Reports have suggested that Apple is worried about being overly dependent on Japan for iPhone flash memory, which has led the Cupertino company to give serious thought to joining forces with a new Chinese supplier.
Bloomberg cited “people familiar with the matter” in its report claiming that Apple was considering adding to a roster of suppliers that already includes Micron Technology Inc. and Samsung Electronics Co., in the wake of Kioxia Holdings Corp. losing a batch of output to contamination last month.
Although the Bloomberg report suggested that Samsung and SK Hynix Inc. were “likely to pick up the slack”, Apple was still keen to diversify its network of suppliers, to guard against further disruption related to the pandemic and issues with shipping.

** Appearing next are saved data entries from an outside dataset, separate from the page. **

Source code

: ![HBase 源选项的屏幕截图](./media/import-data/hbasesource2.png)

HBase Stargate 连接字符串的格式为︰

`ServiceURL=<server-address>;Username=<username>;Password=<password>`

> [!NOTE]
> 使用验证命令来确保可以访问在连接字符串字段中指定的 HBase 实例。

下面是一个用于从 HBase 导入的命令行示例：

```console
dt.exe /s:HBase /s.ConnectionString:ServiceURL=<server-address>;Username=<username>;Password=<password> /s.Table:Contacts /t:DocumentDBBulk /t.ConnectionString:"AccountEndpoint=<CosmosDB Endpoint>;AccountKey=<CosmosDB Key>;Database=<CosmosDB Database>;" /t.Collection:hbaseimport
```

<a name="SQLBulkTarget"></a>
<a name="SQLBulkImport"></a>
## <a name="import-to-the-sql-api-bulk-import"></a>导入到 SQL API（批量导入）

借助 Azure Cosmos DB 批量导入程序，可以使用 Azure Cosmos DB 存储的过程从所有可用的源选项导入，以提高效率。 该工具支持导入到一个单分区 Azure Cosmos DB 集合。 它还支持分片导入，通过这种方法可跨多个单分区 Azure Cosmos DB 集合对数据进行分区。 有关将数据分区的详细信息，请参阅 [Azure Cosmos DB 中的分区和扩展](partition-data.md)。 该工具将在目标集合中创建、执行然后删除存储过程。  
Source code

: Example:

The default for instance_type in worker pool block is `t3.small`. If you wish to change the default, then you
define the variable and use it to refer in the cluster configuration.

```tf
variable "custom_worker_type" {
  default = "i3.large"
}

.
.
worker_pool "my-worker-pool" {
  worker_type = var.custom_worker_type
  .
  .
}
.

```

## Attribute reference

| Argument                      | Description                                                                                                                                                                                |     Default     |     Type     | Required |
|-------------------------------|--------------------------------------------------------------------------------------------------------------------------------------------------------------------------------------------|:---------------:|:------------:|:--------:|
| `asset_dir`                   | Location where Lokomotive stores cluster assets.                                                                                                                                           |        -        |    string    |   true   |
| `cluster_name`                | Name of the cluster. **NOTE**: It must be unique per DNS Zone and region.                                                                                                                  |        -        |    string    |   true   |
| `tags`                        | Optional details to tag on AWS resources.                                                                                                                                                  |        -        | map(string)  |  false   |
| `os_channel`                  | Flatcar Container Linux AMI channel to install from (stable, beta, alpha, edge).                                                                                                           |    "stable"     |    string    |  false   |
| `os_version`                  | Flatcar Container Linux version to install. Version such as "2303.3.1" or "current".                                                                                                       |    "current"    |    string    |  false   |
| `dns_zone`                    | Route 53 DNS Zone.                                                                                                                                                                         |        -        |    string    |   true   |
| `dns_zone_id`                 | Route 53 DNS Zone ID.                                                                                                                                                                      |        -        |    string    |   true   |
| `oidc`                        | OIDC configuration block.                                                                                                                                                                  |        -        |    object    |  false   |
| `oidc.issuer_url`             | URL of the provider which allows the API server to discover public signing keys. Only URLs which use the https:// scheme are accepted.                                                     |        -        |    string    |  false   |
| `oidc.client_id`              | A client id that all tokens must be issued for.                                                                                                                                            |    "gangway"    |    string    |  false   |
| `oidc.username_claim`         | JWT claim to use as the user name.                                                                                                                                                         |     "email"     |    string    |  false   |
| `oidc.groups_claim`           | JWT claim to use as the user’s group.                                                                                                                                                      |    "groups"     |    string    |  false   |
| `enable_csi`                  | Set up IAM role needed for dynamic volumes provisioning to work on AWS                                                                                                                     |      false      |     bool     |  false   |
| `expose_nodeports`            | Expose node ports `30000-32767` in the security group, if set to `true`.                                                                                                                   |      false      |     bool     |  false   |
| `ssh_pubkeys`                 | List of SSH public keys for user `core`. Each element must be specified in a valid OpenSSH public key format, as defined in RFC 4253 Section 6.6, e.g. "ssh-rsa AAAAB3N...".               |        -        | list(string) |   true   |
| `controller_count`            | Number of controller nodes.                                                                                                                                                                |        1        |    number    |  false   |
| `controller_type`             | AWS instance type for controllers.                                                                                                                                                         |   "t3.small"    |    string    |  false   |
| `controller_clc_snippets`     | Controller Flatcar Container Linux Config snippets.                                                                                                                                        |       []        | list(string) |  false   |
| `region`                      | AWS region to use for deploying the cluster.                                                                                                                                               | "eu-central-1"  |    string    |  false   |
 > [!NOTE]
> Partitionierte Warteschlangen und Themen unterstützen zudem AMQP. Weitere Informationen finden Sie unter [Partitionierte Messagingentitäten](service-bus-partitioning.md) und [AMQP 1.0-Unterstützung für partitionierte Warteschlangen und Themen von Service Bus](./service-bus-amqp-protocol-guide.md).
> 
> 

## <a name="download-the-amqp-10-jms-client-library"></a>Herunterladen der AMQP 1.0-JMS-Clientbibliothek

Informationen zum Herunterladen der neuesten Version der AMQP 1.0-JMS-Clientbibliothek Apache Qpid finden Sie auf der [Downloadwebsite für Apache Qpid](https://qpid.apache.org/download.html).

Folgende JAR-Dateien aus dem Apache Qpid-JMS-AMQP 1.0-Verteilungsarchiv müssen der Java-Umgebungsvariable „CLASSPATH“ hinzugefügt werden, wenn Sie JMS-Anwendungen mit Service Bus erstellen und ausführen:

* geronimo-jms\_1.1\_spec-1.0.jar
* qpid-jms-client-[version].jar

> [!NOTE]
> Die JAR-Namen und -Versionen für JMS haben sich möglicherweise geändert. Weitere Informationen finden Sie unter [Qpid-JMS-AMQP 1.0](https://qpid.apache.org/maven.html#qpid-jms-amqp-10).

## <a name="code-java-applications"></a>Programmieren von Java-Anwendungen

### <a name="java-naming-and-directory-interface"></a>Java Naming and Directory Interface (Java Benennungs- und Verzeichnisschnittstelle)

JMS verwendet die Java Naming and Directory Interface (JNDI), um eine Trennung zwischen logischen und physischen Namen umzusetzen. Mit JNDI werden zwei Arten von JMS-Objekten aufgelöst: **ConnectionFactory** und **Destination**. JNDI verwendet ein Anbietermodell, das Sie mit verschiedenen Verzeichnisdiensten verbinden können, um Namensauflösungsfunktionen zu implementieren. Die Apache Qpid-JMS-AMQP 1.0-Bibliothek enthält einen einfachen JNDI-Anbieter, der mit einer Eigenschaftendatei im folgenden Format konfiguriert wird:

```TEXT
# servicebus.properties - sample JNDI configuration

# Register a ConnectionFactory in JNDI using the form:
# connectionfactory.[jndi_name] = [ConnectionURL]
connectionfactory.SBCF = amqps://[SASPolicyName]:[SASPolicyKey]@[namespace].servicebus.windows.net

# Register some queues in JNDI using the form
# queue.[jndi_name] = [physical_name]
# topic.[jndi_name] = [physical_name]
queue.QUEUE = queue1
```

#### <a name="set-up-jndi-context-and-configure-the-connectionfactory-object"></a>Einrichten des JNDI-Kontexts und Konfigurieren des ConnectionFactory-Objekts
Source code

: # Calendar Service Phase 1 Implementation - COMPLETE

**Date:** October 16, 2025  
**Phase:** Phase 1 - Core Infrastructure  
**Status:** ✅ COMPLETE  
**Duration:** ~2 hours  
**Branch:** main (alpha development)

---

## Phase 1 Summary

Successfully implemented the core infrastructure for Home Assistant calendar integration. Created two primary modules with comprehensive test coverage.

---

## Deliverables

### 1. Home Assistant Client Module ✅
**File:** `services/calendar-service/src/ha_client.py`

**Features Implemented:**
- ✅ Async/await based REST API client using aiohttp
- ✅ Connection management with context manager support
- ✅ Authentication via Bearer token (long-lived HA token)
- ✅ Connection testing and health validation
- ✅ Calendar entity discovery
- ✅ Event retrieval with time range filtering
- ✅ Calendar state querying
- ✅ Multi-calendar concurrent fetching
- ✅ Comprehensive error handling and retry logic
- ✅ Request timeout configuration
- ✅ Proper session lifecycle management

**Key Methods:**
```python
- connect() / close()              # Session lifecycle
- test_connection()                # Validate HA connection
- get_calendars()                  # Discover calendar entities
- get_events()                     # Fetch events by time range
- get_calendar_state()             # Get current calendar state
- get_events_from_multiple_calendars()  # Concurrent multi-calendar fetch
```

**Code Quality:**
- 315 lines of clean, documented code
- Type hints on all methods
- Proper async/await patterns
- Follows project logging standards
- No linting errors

The article claimed that Apple had tested sample NAND chips at China’s Yangtze Memory Technologies, which is owned by the state-backed Tsinghua Unigroup Co.
Although such a linkup would represent a milestone for China – and would mark the first instance of Apple turning to a Chinese producer for the memory chips to include in its iPhones – it could leave the American tech giant facing controversy at home. Washington and Beijing have been at odds lately over China’s refusal to take a strong public stance on the conflict in Ukraine.
It was reported as long ago as 2018 that Yangtze had discussed providing flash memory to Apple – although back then, the suggestion was that Yangtze’s production would be solely for iPhones sold in the Chinese market.
Right now, reports as to the outcome of the discussions are mixed. Bloomberg reported that no decision had yet been made about Apple and Yangtze commencing a partnership, while DigiTimes has said that Yangtze has already passed Apple’s validation tests and will begin small volumes of shipments in May.